Did everyone manage to sell before the bottom fell out? Oh, I understand that this is still a high price by historical standards, but aren't we about 35% off the high? Still hanging tough, already sold, buying more? My only investments in oil are through my S&P Index ( yay for Chevron, Exxon, etc.), so I missed out on the halcion days.
 
I have Fid CN which has a significant natural resource component.

At the least hint of instability in the Gulf oil prices with jump. I don't buy on increasing prices, I wouldn't sell on the slide either. Would I buy if oil company stocks dipped (yields, PEs were attractive)? Maybe.
 
Hmmm, you seen any cornucopean source of new oil and gas? Any new domestic refineries been built in your state? Demand for oil and gas suddenly went down 25%?

This is a temporary blip in a longterm uptrend that is firmly rooted in the basic economics of ever-increasing demand and continually increasing costs of getting stuff out of the ground. Simple as taht.
 
But it could be a two to four year blip! I mean, if you are buying oil for a 20 year time horizon, I hear you....
 
Maybe. After all, the market can stay irrational for a long time, and long term economic forces can be ignored for a surprisingly long time (USD levitating, for example), but eventually it outs. Gotta be patient.
 
I think of speculating on oil as futures trading. I don't do futures trading, unless the future looks a lot clearer than it does to me. I agree completely with Brewer- sometime, probably not far off it will dawn on people that the party is over, the sun is coming up, and we gotta get down to work. At that time I want to own real stuff, especially crude oil and natural gas or the firms and assets needed to extract, process and transport these things.

I don't own anything held at a loss, though in some holdings I have given ground from the high water mark. I believe that this is an area where interest and time and diligence tend to pay off. I managed to make money on O&G investments during the 80s. Of course the old saying applied- hard to get hurt falling out of a basement window.

I have bought and sold some issues. At these levels if we are looking at a hard recession, oil and most related equities may give ground. NG is more weather dependent. But the time to be a seller was $27 ago rather than now, in my opinion.

Anyway, don't worry, if you have well chosen oil investments they will work out, in spite of what has been said on this board by a number of pundits over the years.

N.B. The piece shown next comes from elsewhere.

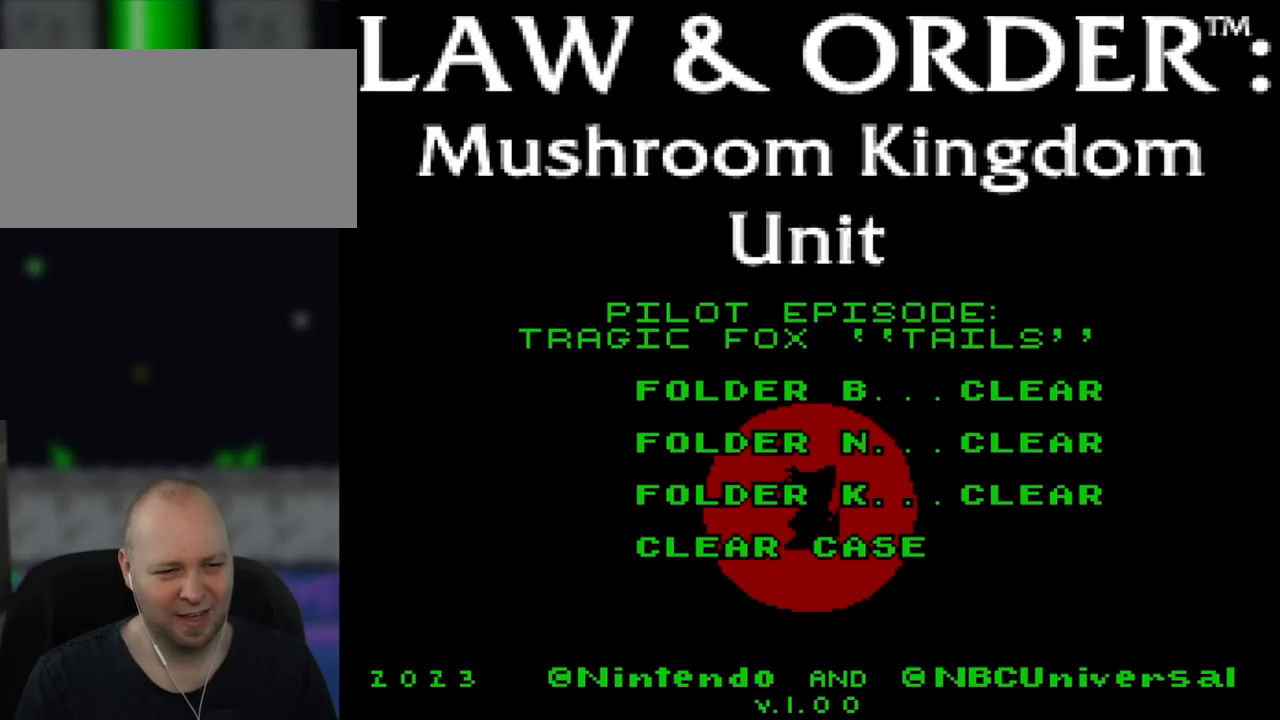
{"buttons": [], "events": []}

And some day, they are going to make me bloody effing rich. ;)

Ha
 
http://early-retirement.org/forums/index.php?topic=8970.0

I imagine that my Index funds invest in some oil, but I try not to look. If you want to take the above thread as a prediction, it's fine by me.

If I were to make another prediction, it would be to buy oil now that the cash is leaving. I won't of course because I know that I am an investing idiot and will stick with my index funds and go fishing. 8)

Cut-Throat - doing nothing as usual. :)
 
Commodity "investing" scares the bejiggers out of me. I tried it once, got out alive and swore off of it for good. I'll put things on auto pilot and go fishing with Cut-throat instead.
 
Laurence,

I was about to post a new thread on this exact same topic a few hours ago!

I was wondering what all the oil bulls are making of the current oil market. Still long term buy?

I'm a "DCA into my index funds and get on with life" person, so the price of oil doesn't change how I invest. I think my index funds are around 10% energy sector though.
 
I'm like Justin - just better looking :LOL: - on this one. HaHa brings up a good point, and I think it's Brewer's too. Investing in a real business that brings oil to the energy hungry masses is obviously less risky than buying dotcom.com stock of a company with no product or revenues!
 
Oil prices dont concern me since I have been holding for some time on my energy stocks...I would love for it to go down more so I can buy more....that begs the other question, what happend to the gold bugs ;)
 
brewer12345 said:
Hmmm, you seen any cornucopean source of new oil and gas? Any new domestic refineries been built in your state?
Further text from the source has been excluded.